Hi Denis,

On Wed, 2011-03-02 at 09:28 -0600, Denis Kenzior wrote:

> >> Is there a particular reason why you chose to use a ring buffer of ring
> >> buffers? A simple GQueue might be much easier to understand.  If you are
> >> worried about 'infinite queuing' then a simple counter might help to
> >> alleviate that.

I just sent a new version of my patch that does it (forgot to tag it as
v2, sorry).


> >> You change BUFFER_SIZE from 2048 to 4096 and remove the multiplication
> >> here.

Having a constant named BUFFER_SIZE whose value is half a buffer size
did not seem right though. I reinstantated the multiplication, but at
the macro definition level.


> >> So I think we have to be a bit careful here.  HDLC framing can in theory
> >> (if you're maximally unlucky) result in doubling of the data size once
> >> it is framed.  This means that we might have enough space in the current
> >> buffer according to this estimate, but still exceed it once the actual
> >> framing is performed.  If so, then we have to drop the frame.

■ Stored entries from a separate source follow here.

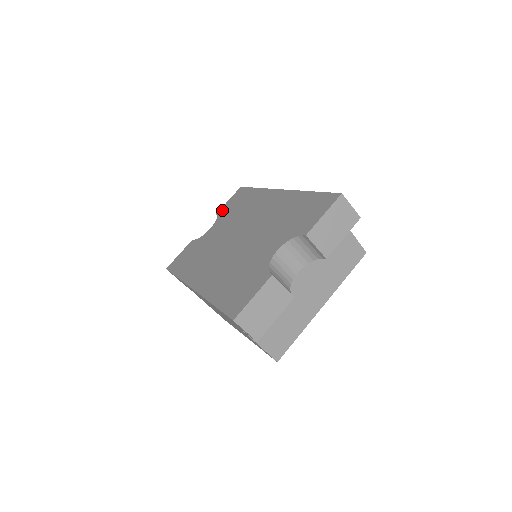
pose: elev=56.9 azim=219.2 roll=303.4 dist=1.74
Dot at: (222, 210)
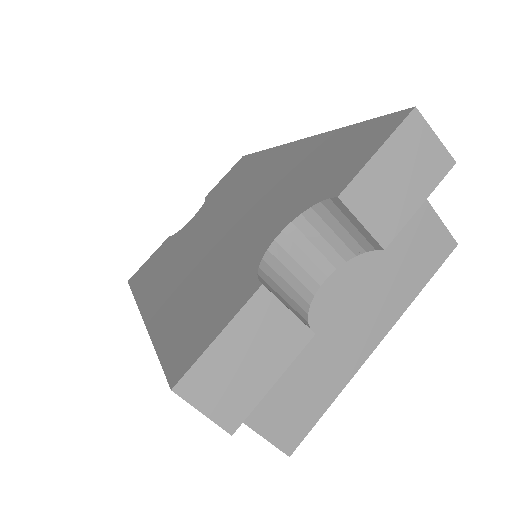
Dot at: (213, 190)
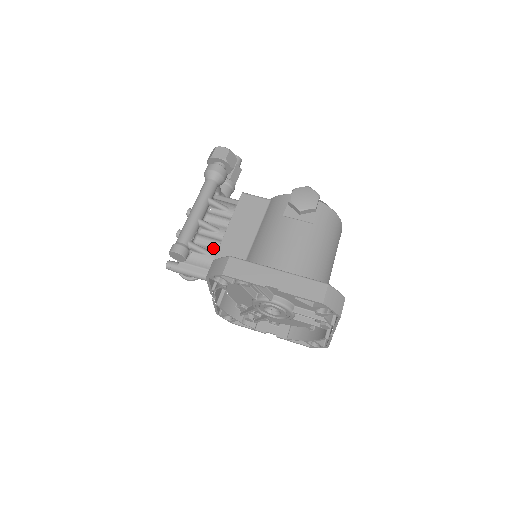
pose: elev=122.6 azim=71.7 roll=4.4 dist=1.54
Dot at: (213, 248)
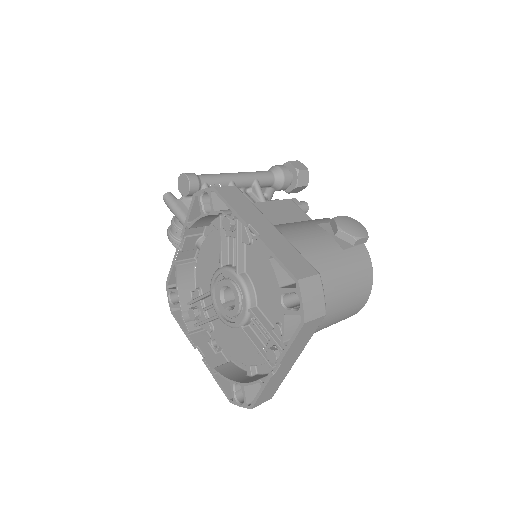
Dot at: occluded
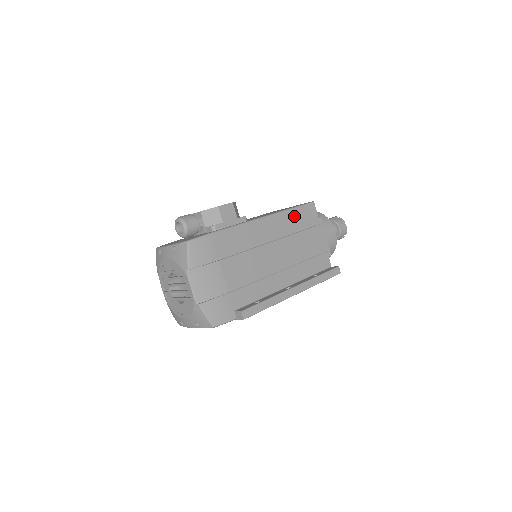
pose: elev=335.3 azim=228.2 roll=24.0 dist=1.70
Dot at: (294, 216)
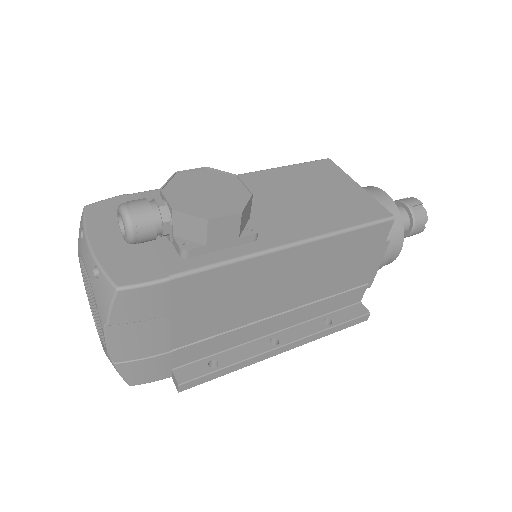
Dot at: (345, 241)
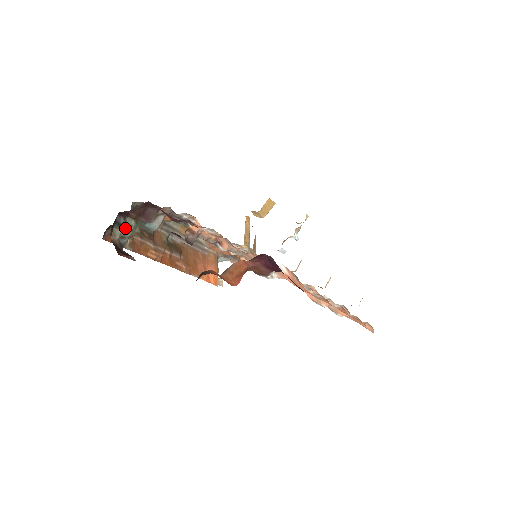
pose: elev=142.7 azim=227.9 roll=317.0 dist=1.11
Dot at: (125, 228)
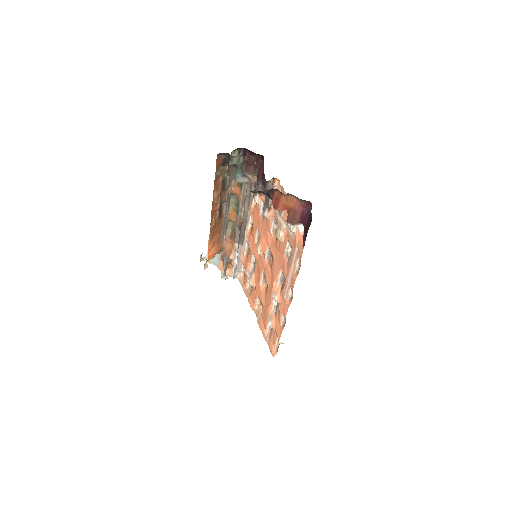
Dot at: (237, 159)
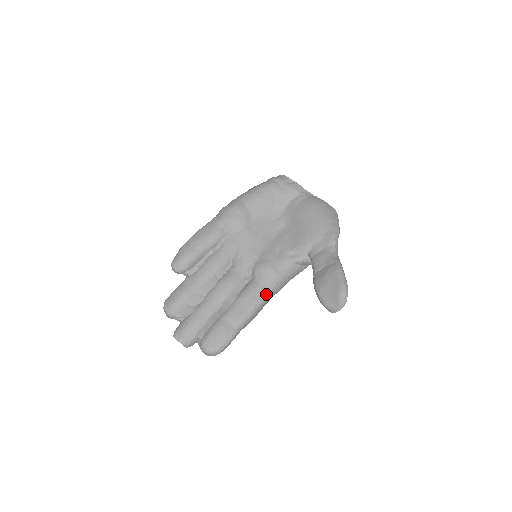
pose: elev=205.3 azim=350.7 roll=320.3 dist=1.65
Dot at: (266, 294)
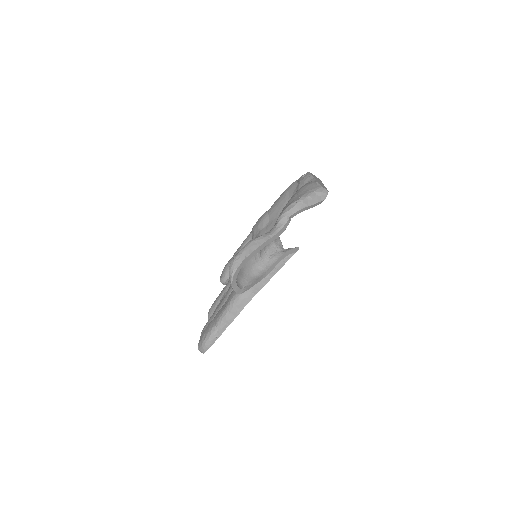
Dot at: occluded
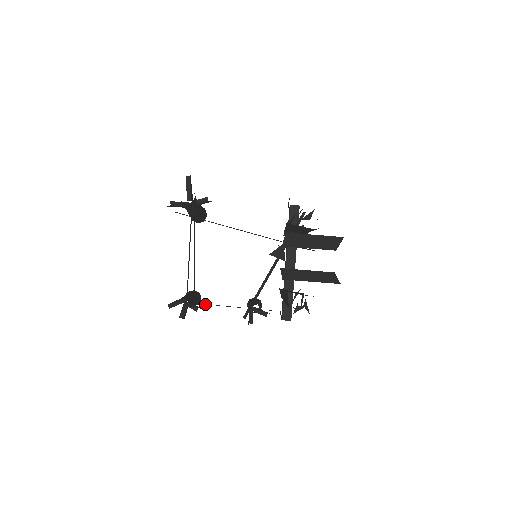
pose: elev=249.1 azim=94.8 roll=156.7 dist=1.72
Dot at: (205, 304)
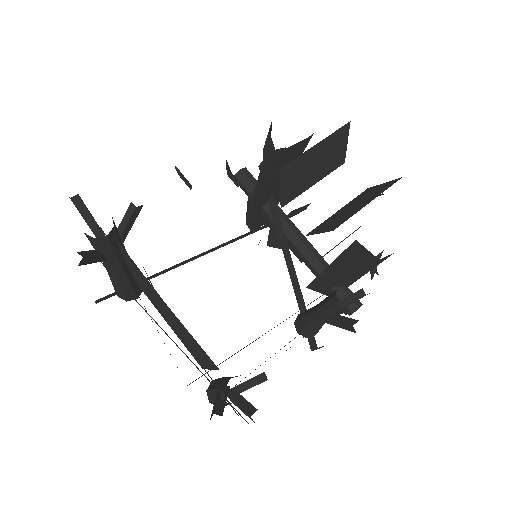
Dot at: occluded
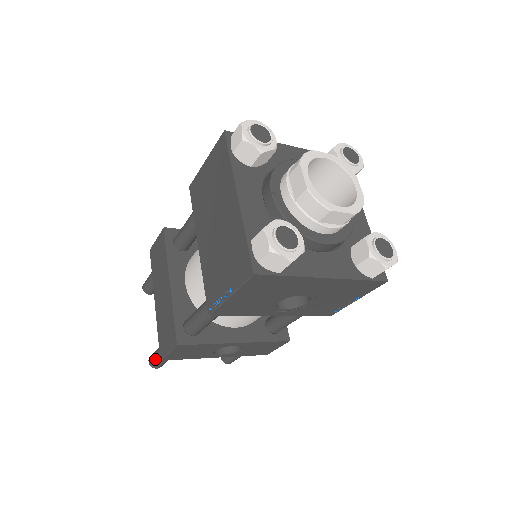
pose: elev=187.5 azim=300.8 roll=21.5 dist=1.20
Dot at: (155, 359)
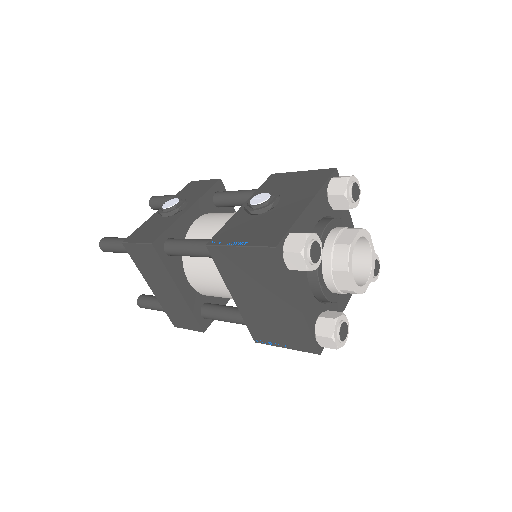
Dot at: (151, 309)
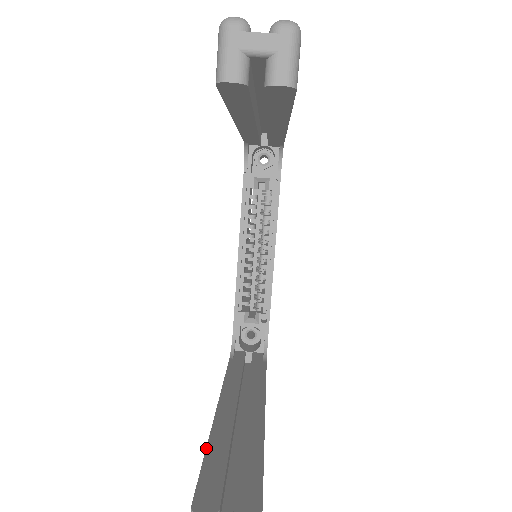
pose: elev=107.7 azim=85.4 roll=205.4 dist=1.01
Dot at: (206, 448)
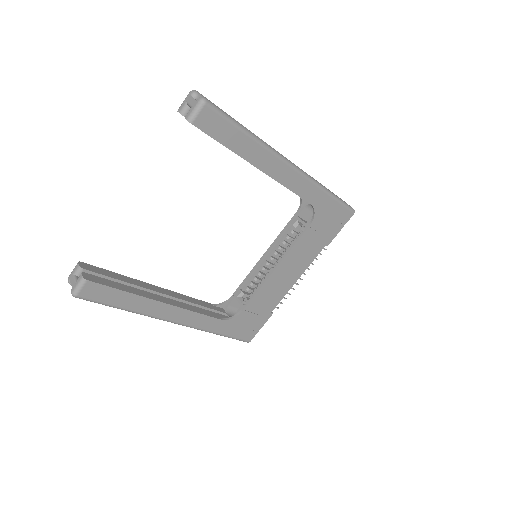
Dot at: occluded
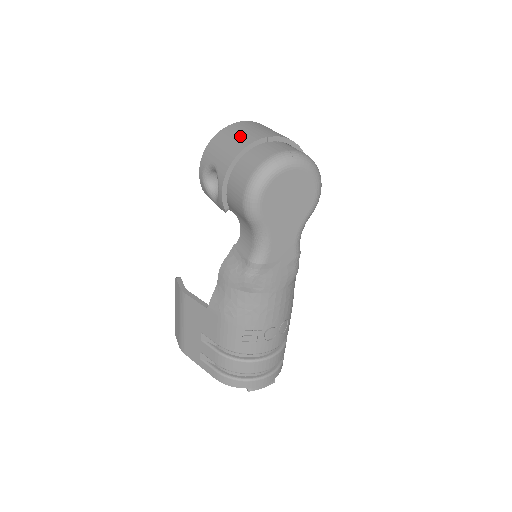
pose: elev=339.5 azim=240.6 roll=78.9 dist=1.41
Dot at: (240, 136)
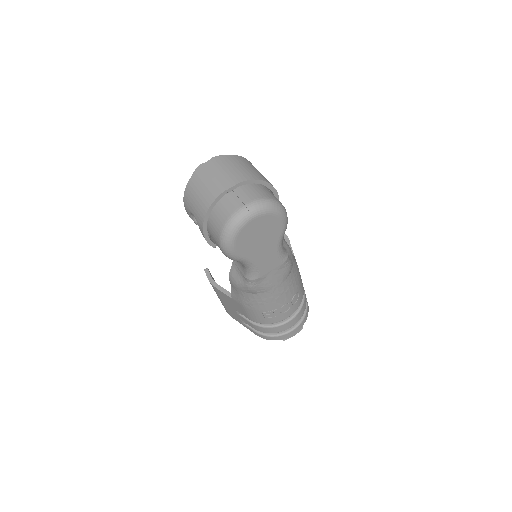
Dot at: (205, 189)
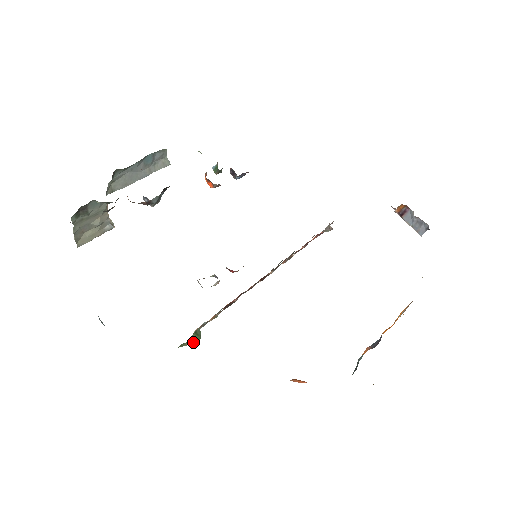
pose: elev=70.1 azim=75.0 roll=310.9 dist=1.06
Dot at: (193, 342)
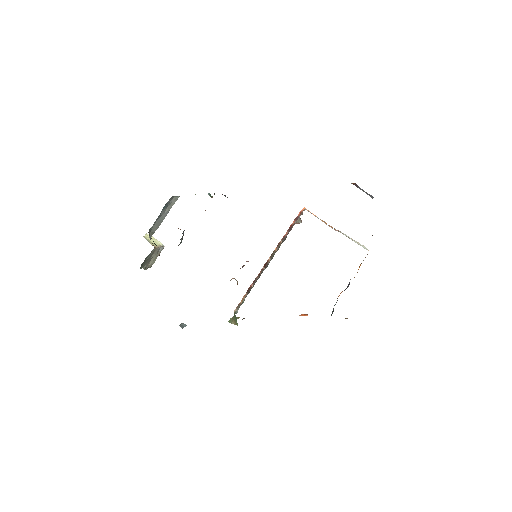
Dot at: (235, 323)
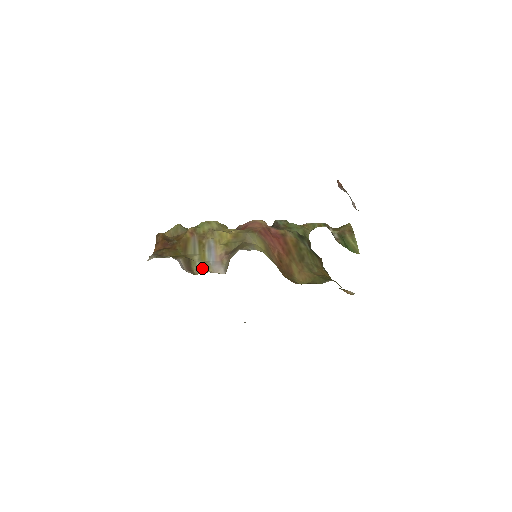
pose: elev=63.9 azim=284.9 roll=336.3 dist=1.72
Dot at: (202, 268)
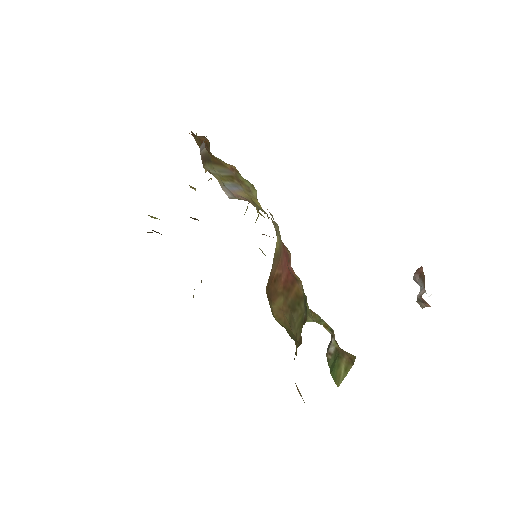
Dot at: (214, 174)
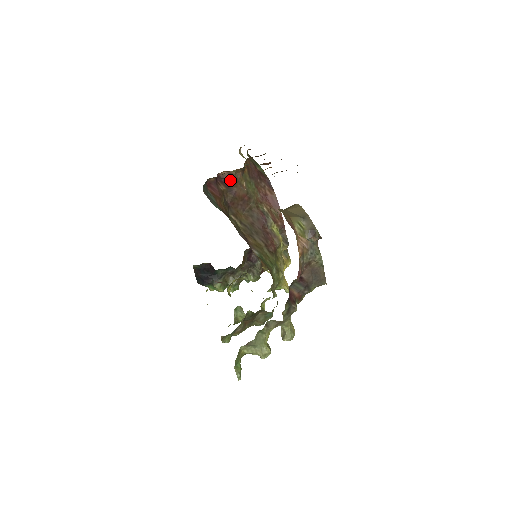
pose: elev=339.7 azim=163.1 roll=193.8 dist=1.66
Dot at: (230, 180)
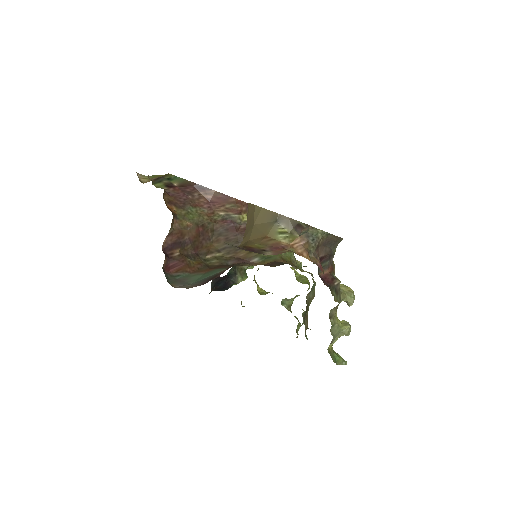
Dot at: (175, 238)
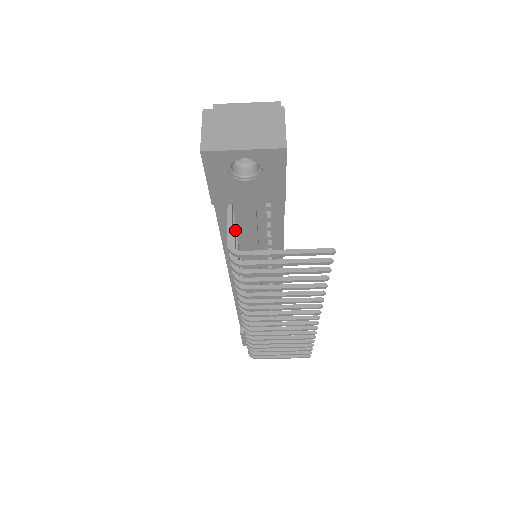
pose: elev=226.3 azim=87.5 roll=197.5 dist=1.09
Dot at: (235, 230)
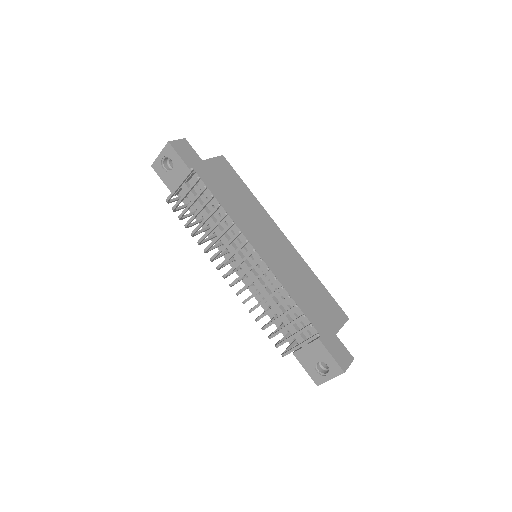
Dot at: (195, 211)
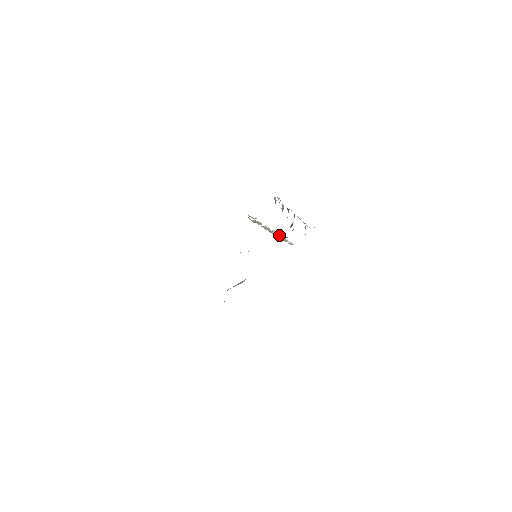
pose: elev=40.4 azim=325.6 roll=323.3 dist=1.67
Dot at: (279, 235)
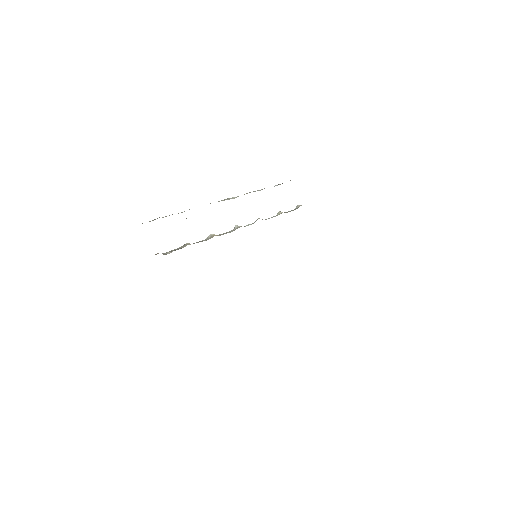
Dot at: (256, 220)
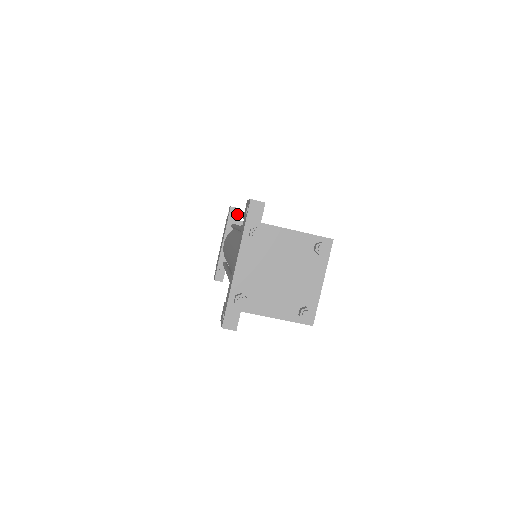
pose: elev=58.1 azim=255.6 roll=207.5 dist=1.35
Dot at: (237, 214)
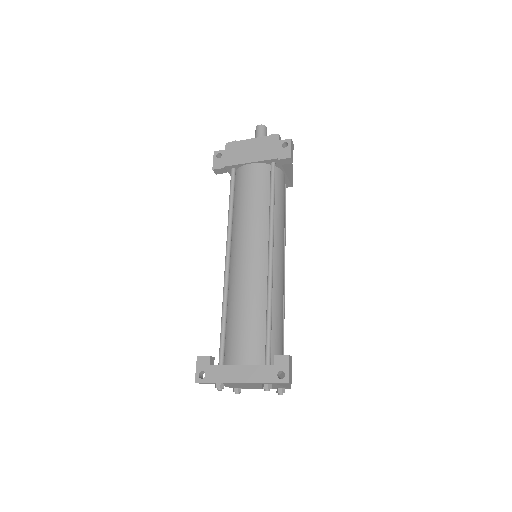
Dot at: (287, 163)
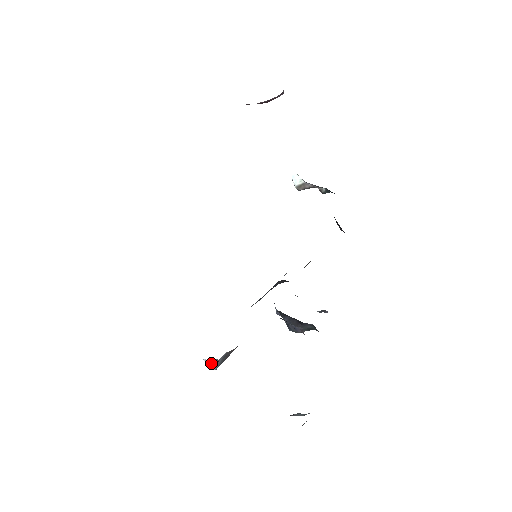
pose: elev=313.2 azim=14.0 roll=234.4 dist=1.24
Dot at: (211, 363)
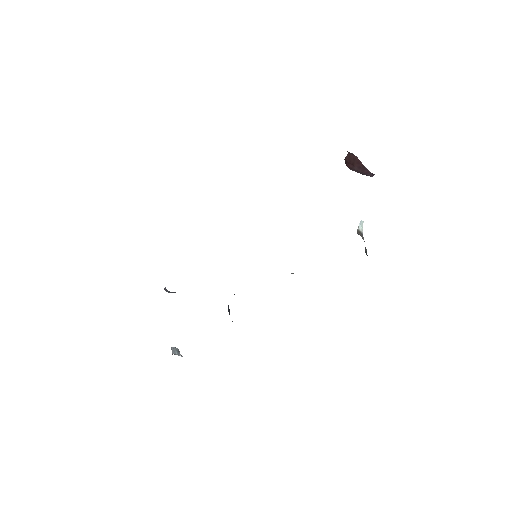
Dot at: (166, 289)
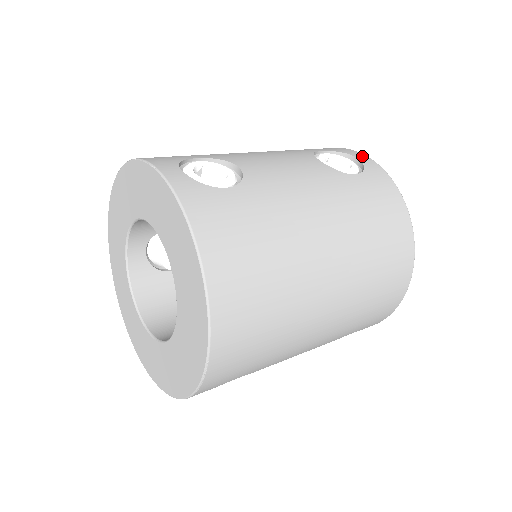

I checked with random data, and get some frames dropped with a 128
margin, but none with 256. Using a much larger margin might be
detrimental to memory usage, so I chose to leave it like this. We can
address this in a further patch if you wish.


> Yes, we definitely want to have some sort of buffer pool management
> strategy to share a pool of buffers between different entities (e.g.
> GAtMux, GAtServer, GAtHDLC).  Have you looked at g_slice* inside glib
> yet?  I think we can take advantage of the fact that most of our ring
> buffers are sized at 4k.

It looks like this allocator should be used in ringbuffer.c. Let's
discuss that and follow up with another patch.